INSTRUCTION:
For this listing, the lines between the one holding "Latuineenkinko" and the one holding "Latuinesikokin", inclusive, must be set down exactly.

==== RECORDED DATA ====

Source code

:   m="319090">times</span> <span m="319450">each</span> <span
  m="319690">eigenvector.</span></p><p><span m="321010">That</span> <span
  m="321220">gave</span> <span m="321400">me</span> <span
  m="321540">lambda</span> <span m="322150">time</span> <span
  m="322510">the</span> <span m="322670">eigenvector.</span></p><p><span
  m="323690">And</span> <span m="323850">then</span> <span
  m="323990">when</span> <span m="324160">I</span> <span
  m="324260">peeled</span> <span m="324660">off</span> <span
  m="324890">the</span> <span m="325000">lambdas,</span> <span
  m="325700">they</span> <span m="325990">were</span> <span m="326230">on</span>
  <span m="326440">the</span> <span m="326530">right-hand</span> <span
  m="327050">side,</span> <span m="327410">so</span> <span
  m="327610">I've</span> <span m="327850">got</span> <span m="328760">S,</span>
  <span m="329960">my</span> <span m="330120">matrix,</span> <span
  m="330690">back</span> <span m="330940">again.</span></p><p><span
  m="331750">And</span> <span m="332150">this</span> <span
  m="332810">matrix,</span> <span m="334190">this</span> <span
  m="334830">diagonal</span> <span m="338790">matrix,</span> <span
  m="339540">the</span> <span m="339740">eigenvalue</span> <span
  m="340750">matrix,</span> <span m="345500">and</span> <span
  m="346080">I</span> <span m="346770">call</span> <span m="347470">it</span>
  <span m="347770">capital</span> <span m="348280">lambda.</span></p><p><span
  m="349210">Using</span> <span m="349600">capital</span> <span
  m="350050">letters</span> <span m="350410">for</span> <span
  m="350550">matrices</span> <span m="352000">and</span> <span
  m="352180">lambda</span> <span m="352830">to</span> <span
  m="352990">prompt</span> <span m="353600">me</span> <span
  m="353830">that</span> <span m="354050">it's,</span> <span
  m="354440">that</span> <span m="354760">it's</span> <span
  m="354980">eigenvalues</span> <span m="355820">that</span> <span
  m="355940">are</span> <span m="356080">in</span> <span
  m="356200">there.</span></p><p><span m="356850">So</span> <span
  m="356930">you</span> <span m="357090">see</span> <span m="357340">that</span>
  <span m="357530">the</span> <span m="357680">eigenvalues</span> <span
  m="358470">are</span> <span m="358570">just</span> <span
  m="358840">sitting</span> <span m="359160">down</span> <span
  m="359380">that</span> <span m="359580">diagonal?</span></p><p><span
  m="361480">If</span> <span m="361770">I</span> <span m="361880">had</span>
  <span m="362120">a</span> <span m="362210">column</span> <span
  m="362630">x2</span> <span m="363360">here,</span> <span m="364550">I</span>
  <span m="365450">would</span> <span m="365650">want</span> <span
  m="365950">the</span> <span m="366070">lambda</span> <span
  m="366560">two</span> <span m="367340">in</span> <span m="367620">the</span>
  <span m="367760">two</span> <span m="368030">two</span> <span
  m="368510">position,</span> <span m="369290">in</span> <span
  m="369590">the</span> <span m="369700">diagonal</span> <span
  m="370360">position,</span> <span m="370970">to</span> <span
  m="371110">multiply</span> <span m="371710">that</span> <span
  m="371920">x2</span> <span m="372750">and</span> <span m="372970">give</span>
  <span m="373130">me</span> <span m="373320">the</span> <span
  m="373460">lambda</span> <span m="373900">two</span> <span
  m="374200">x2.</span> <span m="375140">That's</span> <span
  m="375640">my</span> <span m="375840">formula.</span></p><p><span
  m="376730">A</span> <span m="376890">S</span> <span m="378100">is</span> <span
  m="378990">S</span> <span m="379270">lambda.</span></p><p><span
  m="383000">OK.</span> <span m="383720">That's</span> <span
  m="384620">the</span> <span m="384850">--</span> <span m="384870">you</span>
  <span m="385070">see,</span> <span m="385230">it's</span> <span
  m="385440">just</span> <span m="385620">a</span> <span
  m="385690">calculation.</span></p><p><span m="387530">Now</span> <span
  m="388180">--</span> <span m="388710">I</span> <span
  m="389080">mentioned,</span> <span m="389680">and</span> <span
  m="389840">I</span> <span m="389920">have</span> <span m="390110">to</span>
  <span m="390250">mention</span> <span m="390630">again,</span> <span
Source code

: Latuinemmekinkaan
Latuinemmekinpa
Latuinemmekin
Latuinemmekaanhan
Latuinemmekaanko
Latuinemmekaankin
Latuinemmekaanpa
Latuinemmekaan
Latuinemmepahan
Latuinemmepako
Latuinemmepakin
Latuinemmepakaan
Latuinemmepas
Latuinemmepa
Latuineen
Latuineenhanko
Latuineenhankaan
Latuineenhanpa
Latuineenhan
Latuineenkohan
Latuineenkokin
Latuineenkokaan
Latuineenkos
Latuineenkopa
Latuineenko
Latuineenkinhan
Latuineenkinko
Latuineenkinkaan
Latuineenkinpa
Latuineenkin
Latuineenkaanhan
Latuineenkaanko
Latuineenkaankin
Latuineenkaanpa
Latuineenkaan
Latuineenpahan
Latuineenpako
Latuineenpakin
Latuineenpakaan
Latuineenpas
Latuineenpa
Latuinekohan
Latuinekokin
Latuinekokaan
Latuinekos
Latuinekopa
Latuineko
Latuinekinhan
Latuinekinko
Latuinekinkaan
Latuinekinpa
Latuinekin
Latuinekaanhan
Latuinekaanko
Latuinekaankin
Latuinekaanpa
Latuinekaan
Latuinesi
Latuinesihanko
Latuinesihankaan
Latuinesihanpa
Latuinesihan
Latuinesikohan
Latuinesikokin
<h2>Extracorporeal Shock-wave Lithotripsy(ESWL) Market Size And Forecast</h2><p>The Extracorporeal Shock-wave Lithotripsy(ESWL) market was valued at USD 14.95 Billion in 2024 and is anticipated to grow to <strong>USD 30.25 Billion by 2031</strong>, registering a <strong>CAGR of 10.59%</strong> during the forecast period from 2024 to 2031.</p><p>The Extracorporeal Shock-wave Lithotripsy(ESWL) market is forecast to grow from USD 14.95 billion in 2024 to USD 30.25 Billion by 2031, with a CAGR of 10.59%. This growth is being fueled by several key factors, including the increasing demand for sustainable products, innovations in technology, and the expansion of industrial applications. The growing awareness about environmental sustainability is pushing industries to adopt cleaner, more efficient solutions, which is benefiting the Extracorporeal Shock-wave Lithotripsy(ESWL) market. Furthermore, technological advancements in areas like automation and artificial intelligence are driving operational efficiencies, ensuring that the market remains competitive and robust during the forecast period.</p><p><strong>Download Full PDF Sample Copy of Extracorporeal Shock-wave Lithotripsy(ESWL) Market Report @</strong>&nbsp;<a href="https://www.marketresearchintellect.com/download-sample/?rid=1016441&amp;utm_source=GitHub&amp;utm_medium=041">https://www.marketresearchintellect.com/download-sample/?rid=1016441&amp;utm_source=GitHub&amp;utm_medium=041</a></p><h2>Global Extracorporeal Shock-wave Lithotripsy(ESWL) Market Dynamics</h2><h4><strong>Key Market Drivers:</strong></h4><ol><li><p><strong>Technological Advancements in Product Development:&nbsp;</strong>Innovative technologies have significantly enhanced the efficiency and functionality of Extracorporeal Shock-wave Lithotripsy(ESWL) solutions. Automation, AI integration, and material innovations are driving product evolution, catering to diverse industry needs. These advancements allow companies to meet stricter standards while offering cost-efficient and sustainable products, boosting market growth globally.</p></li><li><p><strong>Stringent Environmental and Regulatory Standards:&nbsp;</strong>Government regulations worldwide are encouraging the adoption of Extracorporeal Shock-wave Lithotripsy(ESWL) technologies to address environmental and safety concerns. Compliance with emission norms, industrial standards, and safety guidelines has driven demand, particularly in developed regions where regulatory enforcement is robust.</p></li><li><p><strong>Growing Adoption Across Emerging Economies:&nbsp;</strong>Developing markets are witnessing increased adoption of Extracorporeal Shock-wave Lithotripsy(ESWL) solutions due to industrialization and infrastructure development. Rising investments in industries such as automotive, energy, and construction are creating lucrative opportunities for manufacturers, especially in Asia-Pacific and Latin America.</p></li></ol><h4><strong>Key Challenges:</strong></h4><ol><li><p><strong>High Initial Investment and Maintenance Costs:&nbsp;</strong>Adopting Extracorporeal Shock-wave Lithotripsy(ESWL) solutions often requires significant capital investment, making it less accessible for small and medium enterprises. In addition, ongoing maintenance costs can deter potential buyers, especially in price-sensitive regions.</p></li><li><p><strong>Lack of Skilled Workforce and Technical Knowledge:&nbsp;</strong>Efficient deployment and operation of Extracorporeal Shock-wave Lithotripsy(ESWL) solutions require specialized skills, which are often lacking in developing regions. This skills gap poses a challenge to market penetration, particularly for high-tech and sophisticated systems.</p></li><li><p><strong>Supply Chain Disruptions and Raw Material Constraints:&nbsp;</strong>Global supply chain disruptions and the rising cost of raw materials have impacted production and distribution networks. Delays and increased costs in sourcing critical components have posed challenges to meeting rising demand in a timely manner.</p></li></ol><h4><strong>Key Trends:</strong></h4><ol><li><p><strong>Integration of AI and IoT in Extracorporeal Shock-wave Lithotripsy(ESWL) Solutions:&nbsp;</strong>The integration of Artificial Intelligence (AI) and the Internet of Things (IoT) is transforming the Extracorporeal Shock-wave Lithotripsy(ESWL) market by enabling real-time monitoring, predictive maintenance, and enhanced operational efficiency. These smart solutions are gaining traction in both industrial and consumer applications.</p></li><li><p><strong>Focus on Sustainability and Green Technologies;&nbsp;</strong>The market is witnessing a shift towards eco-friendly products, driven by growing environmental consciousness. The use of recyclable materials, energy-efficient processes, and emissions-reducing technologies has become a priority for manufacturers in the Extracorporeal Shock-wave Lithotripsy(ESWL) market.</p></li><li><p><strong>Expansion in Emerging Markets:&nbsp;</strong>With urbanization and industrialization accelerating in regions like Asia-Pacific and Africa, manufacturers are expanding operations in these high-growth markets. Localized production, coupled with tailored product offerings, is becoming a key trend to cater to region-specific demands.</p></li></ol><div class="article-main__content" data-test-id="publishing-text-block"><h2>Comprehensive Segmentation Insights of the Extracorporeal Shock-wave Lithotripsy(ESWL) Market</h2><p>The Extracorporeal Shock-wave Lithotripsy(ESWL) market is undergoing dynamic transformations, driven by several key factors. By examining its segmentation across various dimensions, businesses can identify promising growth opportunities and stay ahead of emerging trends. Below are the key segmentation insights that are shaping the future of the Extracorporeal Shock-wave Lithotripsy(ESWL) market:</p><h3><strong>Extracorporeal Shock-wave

====

FINISHED TASK:
Latuineenkinko
Latuineenkinkaan
Latuineenkinpa
Latuineenkin
Latuineenkaanhan
Latuineenkaanko
Latuineenkaankin
Latuineenkaanpa
Latuineenkaan
Latuineenpahan
Latuineenpako
Latuineenpakin
Latuineenpakaan
Latuineenpas
Latuineenpa
Latuinekohan
Latuinekokin
Latuinekokaan
Latuinekos
Latuinekopa
Latuineko
Latuinekinhan
Latuinekinko
Latuinekinkaan
Latuinekinpa
Latuinekin
Latuinekaanhan
Latuinekaanko
Latuinekaankin
Latuinekaanpa
Latuinekaan
Latuinesi
Latuinesihanko
Latuinesihankaan
Latuinesihanpa
Latuinesihan
Latuinesikohan
Latuinesikokin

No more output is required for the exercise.